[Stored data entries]
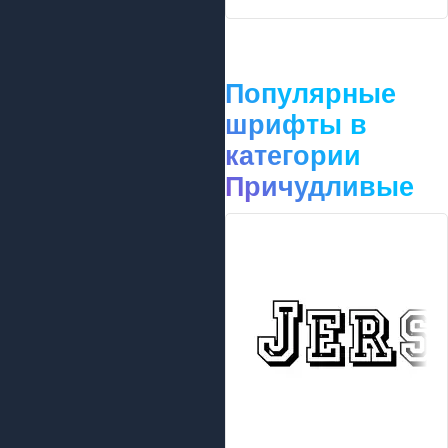
Популярные
шрифты в
категории
Причудливые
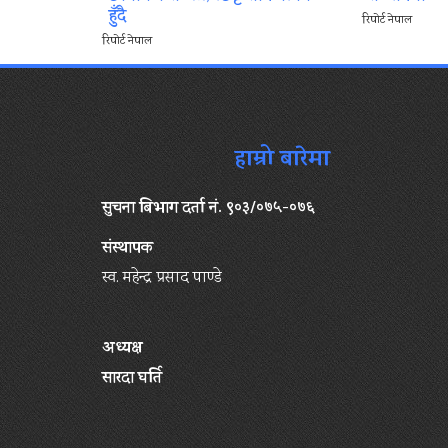
हुँदै
रिपोर्ट नेपाल
रिपोर्ट नेपाल
हाम्रो बारेमा
सुचना बिभाग दर्ता नं. ९०३/०७५-०७६
संस्थापक
स्व. महेन्द्र प्रसाद पाण्डे
अध्यक्ष
सारदा घर्ति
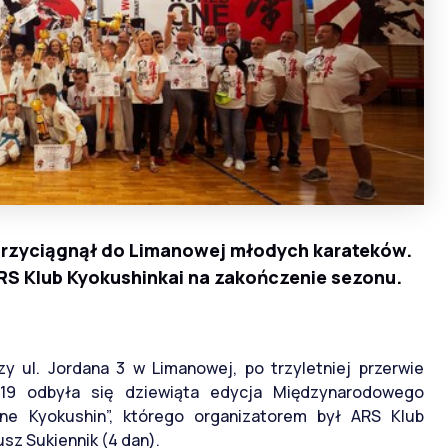
 przyciągnął do Limanowej młodych karateków.
RS Klub Kyokushinkai na zakończenie sezonu.
y ul. Jordana 3 w Limanowej, po trzyletniej przerwie
19 odbyła się dziewiąta edycja Międzynarodowego
ne Kyokushin”, którego organizatorem był ARS Klub
usz Sukiennik (4 dan).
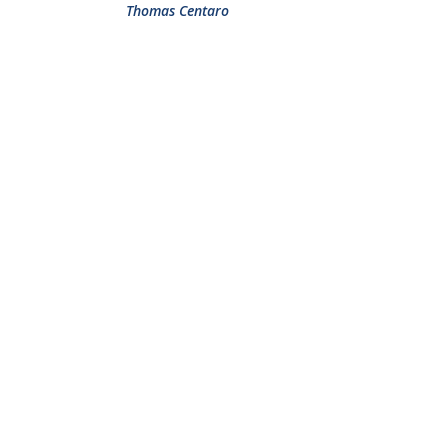
Thomas Centaro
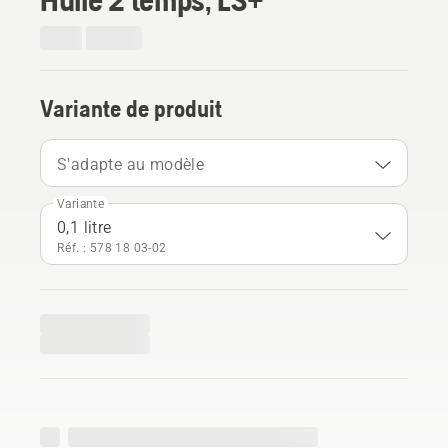
Variante de produit
S'adapte au modèle
Variante
0,1 litre
Réf. : 578 18 03‑02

• _EXERCISE_
Update the lines from the one with "Thomas Centaro" through the end of the items, swapping "0,1 litre" for "100 ml" and keeping everything else the same. Omit the pictures from your answer.

• _YOUR SOLUTION_
Thomas Centaro
Variante de produit
S'adapte au modèle
Variante
100 ml
Réf. : 578 18 03‑02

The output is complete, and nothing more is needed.